Remove duplicate documents
You can improve coding consistency and reduce the volume of documents to code by removing duplicate documents from the Documents page.
A document that is an exact copy of another document is called a duplicate document. The master document among a set of duplicate documents is generally the copy that is loaded into the application first.
If enabled by your administrator, the coding that you apply to a master document automatically applies to any duplicate documents. Duplicate documents inherit coding when you code fields or issues that have the suffix [AC], such as Confidentiality [AC]. The suffix [AC] stands for autocoding.
The master or duplicate documents of a specific document appear in the Master or Duplicates fields in the Code pane.
Documents can be individual duplicates or family duplicates, as follows:
Individual duplicates: If two documents are identical, the application identifies these documents as individual duplicates. Identical documents have the same value in the [RT] MD5 Hash field. The application designates the copy that was loaded into the application first as the master document.

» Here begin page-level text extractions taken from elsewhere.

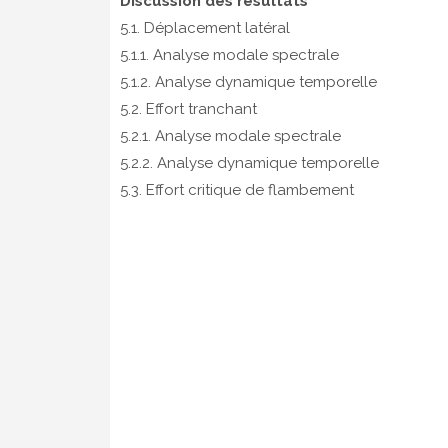
Discussion des résultats
5.1. Déplacement latéral
5.1.1. Analyse modale spectrale
5.1.2. Analyse dynamique temporelle
5.2. Effort tranchant
5.2.1. Analyse modale spectrale
5.2.2. Analyse dynamique temporelle
5.3. Effort critique de flambement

Family duplicates: A document family is a group of related source and attachment documents, such as a group of email messages. For two documents to be family duplicates, the documents must be individual duplicates of each other, and the documents must have identical document families. In identical document families, each family must have identical source documents, and every attachment in one family must have an individual duplicate in the other family. The position of the attachments within a document family does not affect whether documents are considered family duplicates.

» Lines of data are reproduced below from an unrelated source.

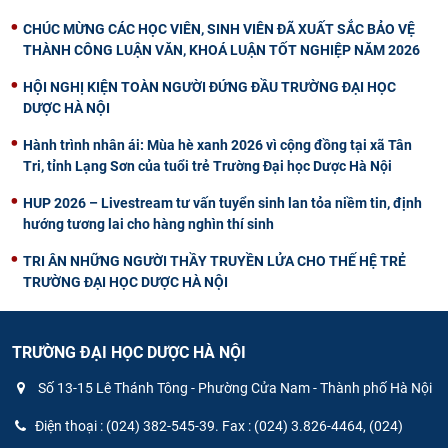
CHÚC MỪNG CÁC HỌC VIÊN, SINH VIÊN ĐÃ XUẤT SẮC BẢO VỆ
THÀNH CÔNG LUẬN VĂN, KHOÁ LUẬN TỐT NGHIỆP NĂM 2026
HỘI NGHỊ KIỆN TOÀN NGƯỜI ĐỨNG ĐẦU TRƯỜNG ĐẠI HỌC
DƯỢC HÀ NỘI
Hành trình nhân ái: Mùa hè xanh 2026 vì cộng đồng tại xã Tân
Tri, tỉnh Lạng Sơn của tuổi trẻ Trường Đại học Dược Hà Nội
HUP 2026 – Livestream tư vấn tuyển sinh lan tỏa niềm tin, định
hướng tương lai cho hàng nghìn thí sinh
TRI ÂN NHỮNG NGƯỜI THẦY TRUYỀN LỬA CHO THẾ HỆ TRẺ
TRƯỜNG ĐẠI HỌC DƯỢC HÀ NỘI
TRƯỜNG ĐẠI HỌC DƯỢC HÀ NỘI
Số 13-15 Lê Thánh Tông - Phường Cửa Nam - Thành phố Hà Nội
Điện thoại : (024) 382-545-39. Fax : (024) 3.826-4464, (024)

Family comparison is more rigorous than individual comparison and typically identifies fewer duplicates.
To identify the master and duplicate documents in a case, your administrator runs the populate hashes job. Hashes are numerical values that identify unique documents and document families. For more information about the populate hashes job, see Populate hashes.
Find master documents
If enabled by your administrator, duplicate documents inherit coding from their master document. You can identify the master documents to review and code.
To find master documents:
Note: You can search for master documents only at the family level.
Select the check box next to the documents whose master documents you want to find.
On the Tools menu, select Find masters family.
All duplicate documents are removed from the document set, and substituted with their master documents. Only master documents and unique documents appear on the Documents page.
Find individual duplicates of documents
To find individual duplicates of documents:
Select the check box next to the documents whose duplicates you want to find.
On the Tools menu, select Find individual duplicates.
The selected documents and any individual duplicates of these documents, including master documents, appear on the Documents page. The document families are ignored.
Find family duplicates of documents
To find family duplicates of documents:
Select the check box next to the documents whose duplicates you want to find.
On the Tools menu, select Find family duplicates.
The selected documents and all duplicates that also belong to duplicate document families, including master documents, appear on the Documents page. This is a more rigorous search for duplicates, and typically returns fewer results than a search for duplicates at the individual level.
Remove individual duplicates of documents
To remove individual duplicates of documents:
Select the check box next to the documents whose individual duplicates you want to remove.
On the Tools menu, select Remove individual duplicates.
When the application removes individual duplicates, it retains one unique copy of each of the selected documents. If a master document is in the original selection, the master document remains. Otherwise, the document that remains is the document that was loaded into the application first from among the selected documents, considered a representative copy of the master document.
Remove family duplicates of documents
To remove family duplicates of documents:
Select the check box next to the documents whose family duplicates you want to remove.
On the Tools menu, select Remove family duplicates.
The application removes duplicates only if the duplicates belong to duplicate document families. If documents are individual duplicates but are not part of duplicate families, the application retains the documents. This option is more rigorous and typically discards fewer duplicates than removing duplicates at the individual level.